> RECORD SET

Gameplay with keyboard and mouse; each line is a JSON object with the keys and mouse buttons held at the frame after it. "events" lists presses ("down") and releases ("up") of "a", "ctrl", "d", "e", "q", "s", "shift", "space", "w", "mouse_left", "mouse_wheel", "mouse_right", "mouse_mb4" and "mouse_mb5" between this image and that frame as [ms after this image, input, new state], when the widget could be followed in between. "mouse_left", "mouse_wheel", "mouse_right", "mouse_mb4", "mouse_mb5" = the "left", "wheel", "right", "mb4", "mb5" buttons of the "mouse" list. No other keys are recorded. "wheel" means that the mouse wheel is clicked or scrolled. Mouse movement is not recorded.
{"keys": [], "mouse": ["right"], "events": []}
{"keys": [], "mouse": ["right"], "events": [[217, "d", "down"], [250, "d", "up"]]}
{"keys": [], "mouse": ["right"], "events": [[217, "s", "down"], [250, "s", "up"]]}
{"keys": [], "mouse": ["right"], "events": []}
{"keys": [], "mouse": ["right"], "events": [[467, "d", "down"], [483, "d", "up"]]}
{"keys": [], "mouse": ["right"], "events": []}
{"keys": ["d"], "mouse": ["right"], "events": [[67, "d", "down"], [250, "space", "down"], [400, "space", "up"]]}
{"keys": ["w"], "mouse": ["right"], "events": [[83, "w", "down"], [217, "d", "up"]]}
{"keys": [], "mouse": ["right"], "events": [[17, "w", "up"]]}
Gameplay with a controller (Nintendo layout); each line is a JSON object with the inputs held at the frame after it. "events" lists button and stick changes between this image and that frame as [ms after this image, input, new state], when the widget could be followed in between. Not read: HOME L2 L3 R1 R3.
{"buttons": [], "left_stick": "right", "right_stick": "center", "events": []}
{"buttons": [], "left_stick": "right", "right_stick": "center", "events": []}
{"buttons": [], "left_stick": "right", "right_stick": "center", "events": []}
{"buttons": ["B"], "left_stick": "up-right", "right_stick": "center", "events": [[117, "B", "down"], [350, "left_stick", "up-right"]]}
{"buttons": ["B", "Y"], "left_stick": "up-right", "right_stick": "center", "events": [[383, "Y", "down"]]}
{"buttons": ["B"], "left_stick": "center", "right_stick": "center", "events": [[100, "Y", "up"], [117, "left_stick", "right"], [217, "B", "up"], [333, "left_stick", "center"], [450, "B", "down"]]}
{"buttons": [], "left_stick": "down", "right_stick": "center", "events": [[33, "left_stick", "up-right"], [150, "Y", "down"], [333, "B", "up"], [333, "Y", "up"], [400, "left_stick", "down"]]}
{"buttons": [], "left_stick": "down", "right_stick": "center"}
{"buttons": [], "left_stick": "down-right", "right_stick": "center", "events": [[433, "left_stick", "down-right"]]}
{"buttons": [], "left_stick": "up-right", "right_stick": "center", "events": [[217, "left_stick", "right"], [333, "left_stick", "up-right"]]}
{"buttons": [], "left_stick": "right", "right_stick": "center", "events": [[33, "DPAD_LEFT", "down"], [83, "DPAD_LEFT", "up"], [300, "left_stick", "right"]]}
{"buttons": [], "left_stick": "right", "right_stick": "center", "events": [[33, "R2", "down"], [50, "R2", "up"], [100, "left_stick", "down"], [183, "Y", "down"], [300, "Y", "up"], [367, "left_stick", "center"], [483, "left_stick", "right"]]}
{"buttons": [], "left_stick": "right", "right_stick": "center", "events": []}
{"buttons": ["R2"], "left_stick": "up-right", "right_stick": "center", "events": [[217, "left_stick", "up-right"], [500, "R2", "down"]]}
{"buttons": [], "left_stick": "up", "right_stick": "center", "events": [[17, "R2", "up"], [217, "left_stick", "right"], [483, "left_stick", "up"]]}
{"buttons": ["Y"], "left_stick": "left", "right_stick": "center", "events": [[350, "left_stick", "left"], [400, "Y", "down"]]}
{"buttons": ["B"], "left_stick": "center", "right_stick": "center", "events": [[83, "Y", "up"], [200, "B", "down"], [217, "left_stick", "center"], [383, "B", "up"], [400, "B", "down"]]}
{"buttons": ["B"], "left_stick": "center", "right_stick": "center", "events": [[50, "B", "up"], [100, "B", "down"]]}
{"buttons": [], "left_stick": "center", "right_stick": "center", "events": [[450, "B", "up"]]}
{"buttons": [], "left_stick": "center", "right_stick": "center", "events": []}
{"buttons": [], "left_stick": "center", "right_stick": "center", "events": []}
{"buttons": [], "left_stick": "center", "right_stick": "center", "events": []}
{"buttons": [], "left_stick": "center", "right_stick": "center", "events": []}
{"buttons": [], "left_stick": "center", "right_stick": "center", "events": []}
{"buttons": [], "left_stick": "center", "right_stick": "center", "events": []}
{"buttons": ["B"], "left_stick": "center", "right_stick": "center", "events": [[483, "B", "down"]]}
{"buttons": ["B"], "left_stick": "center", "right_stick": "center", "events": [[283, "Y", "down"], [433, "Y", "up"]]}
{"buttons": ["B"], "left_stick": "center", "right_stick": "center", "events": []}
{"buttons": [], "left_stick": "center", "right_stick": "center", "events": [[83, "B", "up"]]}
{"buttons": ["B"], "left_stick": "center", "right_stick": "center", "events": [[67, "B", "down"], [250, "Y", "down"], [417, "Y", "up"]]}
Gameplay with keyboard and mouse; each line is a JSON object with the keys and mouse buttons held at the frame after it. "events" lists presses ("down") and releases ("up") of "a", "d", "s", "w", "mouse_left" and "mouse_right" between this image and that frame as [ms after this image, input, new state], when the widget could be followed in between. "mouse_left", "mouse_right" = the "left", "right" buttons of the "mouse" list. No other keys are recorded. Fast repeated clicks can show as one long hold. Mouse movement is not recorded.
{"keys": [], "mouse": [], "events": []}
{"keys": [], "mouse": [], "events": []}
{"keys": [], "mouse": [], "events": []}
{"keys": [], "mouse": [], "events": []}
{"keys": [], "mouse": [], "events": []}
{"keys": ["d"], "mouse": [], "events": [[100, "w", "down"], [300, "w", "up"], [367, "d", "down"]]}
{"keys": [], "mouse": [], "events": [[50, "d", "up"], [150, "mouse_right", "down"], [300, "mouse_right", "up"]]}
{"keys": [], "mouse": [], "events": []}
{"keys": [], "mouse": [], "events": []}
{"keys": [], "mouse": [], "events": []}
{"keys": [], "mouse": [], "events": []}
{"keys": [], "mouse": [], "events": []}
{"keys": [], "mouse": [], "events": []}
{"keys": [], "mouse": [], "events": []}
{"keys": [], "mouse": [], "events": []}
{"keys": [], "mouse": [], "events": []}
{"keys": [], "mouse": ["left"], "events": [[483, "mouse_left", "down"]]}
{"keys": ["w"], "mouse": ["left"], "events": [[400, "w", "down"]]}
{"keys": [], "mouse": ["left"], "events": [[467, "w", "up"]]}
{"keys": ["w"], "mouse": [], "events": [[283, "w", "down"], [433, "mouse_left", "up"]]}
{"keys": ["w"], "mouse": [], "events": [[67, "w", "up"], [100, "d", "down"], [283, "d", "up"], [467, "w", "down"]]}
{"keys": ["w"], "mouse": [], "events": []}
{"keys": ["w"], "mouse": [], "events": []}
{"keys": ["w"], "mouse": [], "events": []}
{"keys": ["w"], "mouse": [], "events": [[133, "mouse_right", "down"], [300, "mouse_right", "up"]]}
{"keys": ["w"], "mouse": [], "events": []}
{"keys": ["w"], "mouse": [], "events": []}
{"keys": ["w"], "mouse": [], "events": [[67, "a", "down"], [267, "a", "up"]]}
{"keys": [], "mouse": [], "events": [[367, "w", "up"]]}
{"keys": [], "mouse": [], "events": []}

> ABOUT THIS EXERCISE
Retype all of the material above. Do not alter a single word.

> COMPLETED TASK
Gameplay with keyboard and mouse; each line is a JSON object with the keys and mouse buttons held at the frame after it. "events" lists presses ("down") and releases ("up") of "a", "ctrl", "d", "e", "q", "s", "shift", "space", "w", "mouse_left", "mouse_wheel", "mouse_right", "mouse_mb4" and "mouse_mb5" between this image and that frame as [ms after this image, input, new state], when the widget could be followed in between. "mouse_left", "mouse_wheel", "mouse_right", "mouse_mb4", "mouse_mb5" = the "left", "wheel", "right", "mb4", "mb5" buttons of the "mouse" list. No other keys are recorded. "wheel" means that the mouse wheel is clicked or scrolled. Mouse movement is not recorded.
{"keys": [], "mouse": ["right"], "events": []}
{"keys": [], "mouse": ["right"], "events": [[217, "d", "down"], [250, "d", "up"]]}
{"keys": [], "mouse": ["right"], "events": [[217, "s", "down"], [250, "s", "up"]]}
{"keys": [], "mouse": ["right"], "events": []}
{"keys": [], "mouse": ["right"], "events": [[467, "d", "down"], [483, "d", "up"]]}
{"keys": [], "mouse": ["right"], "events": []}
{"keys": ["d"], "mouse": ["right"], "events": [[67, "d", "down"], [250, "space", "down"], [400, "space", "up"]]}
{"keys": ["w"], "mouse": ["right"], "events": [[83, "w", "down"], [217, "d", "up"]]}
{"keys": [], "mouse": ["right"], "events": [[17, "w", "up"]]}
Gameplay with a controller (Nintendo layout); each line is a JSON object with the inputs held at the frame after it. "events" lists button and stick changes between this image and that frame as [ms after this image, input, new state], when the widget could be followed in between. Not read: HOME L2 L3 R1 R3.
{"buttons": [], "left_stick": "right", "right_stick": "center", "events": []}
{"buttons": [], "left_stick": "right", "right_stick": "center", "events": []}
{"buttons": [], "left_stick": "right", "right_stick": "center", "events": []}
{"buttons": ["B"], "left_stick": "up-right", "right_stick": "center", "events": [[117, "B", "down"], [350, "left_stick", "up-right"]]}
{"buttons": ["B", "Y"], "left_stick": "up-right", "right_stick": "center", "events": [[383, "Y", "down"]]}
{"buttons": ["B"], "left_stick": "center", "right_stick": "center", "events": [[100, "Y", "up"], [117, "left_stick", "right"], [217, "B", "up"], [333, "left_stick", "center"], [450, "B", "down"]]}
{"buttons": [], "left_stick": "down", "right_stick": "center", "events": [[33, "left_stick", "up-right"], [150, "Y", "down"], [333, "B", "up"], [333, "Y", "up"], [400, "left_stick", "down"]]}
{"buttons": [], "left_stick": "down", "right_stick": "center"}
{"buttons": [], "left_stick": "down-right", "right_stick": "center", "events": [[433, "left_stick", "down-right"]]}
{"buttons": [], "left_stick": "up-right", "right_stick": "center", "events": [[217, "left_stick", "right"], [333, "left_stick", "up-right"]]}
{"buttons": [], "left_stick": "right", "right_stick": "center", "events": [[33, "DPAD_LEFT", "down"], [83, "DPAD_LEFT", "up"], [300, "left_stick", "right"]]}
{"buttons": [], "left_stick": "right", "right_stick": "center", "events": [[33, "R2", "down"], [50, "R2", "up"], [100, "left_stick", "down"], [183, "Y", "down"], [300, "Y", "up"], [367, "left_stick", "center"], [483, "left_stick", "right"]]}
{"buttons": [], "left_stick": "right", "right_stick": "center", "events": []}
{"buttons": ["R2"], "left_stick": "up-right", "right_stick": "center", "events": [[217, "left_stick", "up-right"], [500, "R2", "down"]]}
{"buttons": [], "left_stick": "up", "right_stick": "center", "events": [[17, "R2", "up"], [217, "left_stick", "right"], [483, "left_stick", "up"]]}
{"buttons": ["Y"], "left_stick": "left", "right_stick": "center", "events": [[350, "left_stick", "left"], [400, "Y", "down"]]}
{"buttons": ["B"], "left_stick": "center", "right_stick": "center", "events": [[83, "Y", "up"], [200, "B", "down"], [217, "left_stick", "center"], [383, "B", "up"], [400, "B", "down"]]}
{"buttons": ["B"], "left_stick": "center", "right_stick": "center", "events": [[50, "B", "up"], [100, "B", "down"]]}
{"buttons": [], "left_stick": "center", "right_stick": "center", "events": [[450, "B", "up"]]}
{"buttons": [], "left_stick": "center", "right_stick": "center", "events": []}
{"buttons": [], "left_stick": "center", "right_stick": "center", "events": []}
{"buttons": [], "left_stick": "center", "right_stick": "center", "events": []}
{"buttons": [], "left_stick": "center", "right_stick": "center", "events": []}
{"buttons": [], "left_stick": "center", "right_stick": "center", "events": []}
{"buttons": [], "left_stick": "center", "right_stick": "center", "events": []}
{"buttons": ["B"], "left_stick": "center", "right_stick": "center", "events": [[483, "B", "down"]]}
{"buttons": ["B"], "left_stick": "center", "right_stick": "center", "events": [[283, "Y", "down"], [433, "Y", "up"]]}
{"buttons": ["B"], "left_stick": "center", "right_stick": "center", "events": []}
{"buttons": [], "left_stick": "center", "right_stick": "center", "events": [[83, "B", "up"]]}
{"buttons": ["B"], "left_stick": "center", "right_stick": "center", "events": [[67, "B", "down"], [250, "Y", "down"], [417, "Y", "up"]]}
Gameplay with keyboard and mouse; each line is a JSON object with the keys and mouse buttons held at the frame after it. "events" lists presses ("down") and releases ("up") of "a", "d", "s", "w", "mouse_left" and "mouse_right" between this image and that frame as [ms after this image, input, new state], when the widget could be followed in between. "mouse_left", "mouse_right" = the "left", "right" buttons of the "mouse" list. No other keys are recorded. Fast repeated clicks can show as one long hold. Mouse movement is not recorded.
{"keys": [], "mouse": [], "events": []}
{"keys": [], "mouse": [], "events": []}
{"keys": [], "mouse": [], "events": []}
{"keys": [], "mouse": [], "events": []}
{"keys": [], "mouse": [], "events": []}
{"keys": ["d"], "mouse": [], "events": [[100, "w", "down"], [300, "w", "up"], [367, "d", "down"]]}
{"keys": [], "mouse": [], "events": [[50, "d", "up"], [150, "mouse_right", "down"], [300, "mouse_right", "up"]]}
{"keys": [], "mouse": [], "events": []}
{"keys": [], "mouse": [], "events": []}
{"keys": [], "mouse": [], "events": []}
{"keys": [], "mouse": [], "events": []}
{"keys": [], "mouse": [], "events": []}
{"keys": [], "mouse": [], "events": []}
{"keys": [], "mouse": [], "events": []}
{"keys": [], "mouse": [], "events": []}
{"keys": [], "mouse": [], "events": []}
{"keys": [], "mouse": ["left"], "events": [[483, "mouse_left", "down"]]}
{"keys": ["w"], "mouse": ["left"], "events": [[400, "w", "down"]]}
{"keys": [], "mouse": ["left"], "events": [[467, "w", "up"]]}
{"keys": ["w"], "mouse": [], "events": [[283, "w", "down"], [433, "mouse_left", "up"]]}
{"keys": ["w"], "mouse": [], "events": [[67, "w", "up"], [100, "d", "down"], [283, "d", "up"], [467, "w", "down"]]}
{"keys": ["w"], "mouse": [], "events": []}
{"keys": ["w"], "mouse": [], "events": []}
{"keys": ["w"], "mouse": [], "events": []}
{"keys": ["w"], "mouse": [], "events": [[133, "mouse_right", "down"], [300, "mouse_right", "up"]]}
{"keys": ["w"], "mouse": [], "events": []}
{"keys": ["w"], "mouse": [], "events": []}
{"keys": ["w"], "mouse": [], "events": [[67, "a", "down"], [267, "a", "up"]]}
{"keys": [], "mouse": [], "events": [[367, "w", "up"]]}
{"keys": [], "mouse": [], "events": []}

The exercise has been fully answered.